Task item - The answer must be an exact copy of the lines from the one holding "## Applications" through the final line of the entries, and nothing else.

Supplied material -
/---

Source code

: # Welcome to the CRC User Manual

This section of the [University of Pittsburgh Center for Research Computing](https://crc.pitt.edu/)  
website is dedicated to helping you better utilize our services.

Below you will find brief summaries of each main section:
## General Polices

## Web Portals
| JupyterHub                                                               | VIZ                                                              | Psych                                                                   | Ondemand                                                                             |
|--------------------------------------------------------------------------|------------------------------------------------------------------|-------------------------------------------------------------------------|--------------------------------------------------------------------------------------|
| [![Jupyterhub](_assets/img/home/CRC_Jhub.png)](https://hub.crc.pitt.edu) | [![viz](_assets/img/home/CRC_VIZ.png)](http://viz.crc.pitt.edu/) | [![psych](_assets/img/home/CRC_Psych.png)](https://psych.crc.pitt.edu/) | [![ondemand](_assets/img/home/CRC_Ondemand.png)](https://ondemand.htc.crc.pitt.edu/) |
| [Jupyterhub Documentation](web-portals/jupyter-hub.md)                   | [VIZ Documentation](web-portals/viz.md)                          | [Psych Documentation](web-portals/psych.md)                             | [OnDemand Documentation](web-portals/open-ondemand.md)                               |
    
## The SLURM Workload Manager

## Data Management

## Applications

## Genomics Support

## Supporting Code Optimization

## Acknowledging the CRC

\---

Output -
## Applications

## Genomics Support

## Supporting Code Optimization

## Acknowledging the CRC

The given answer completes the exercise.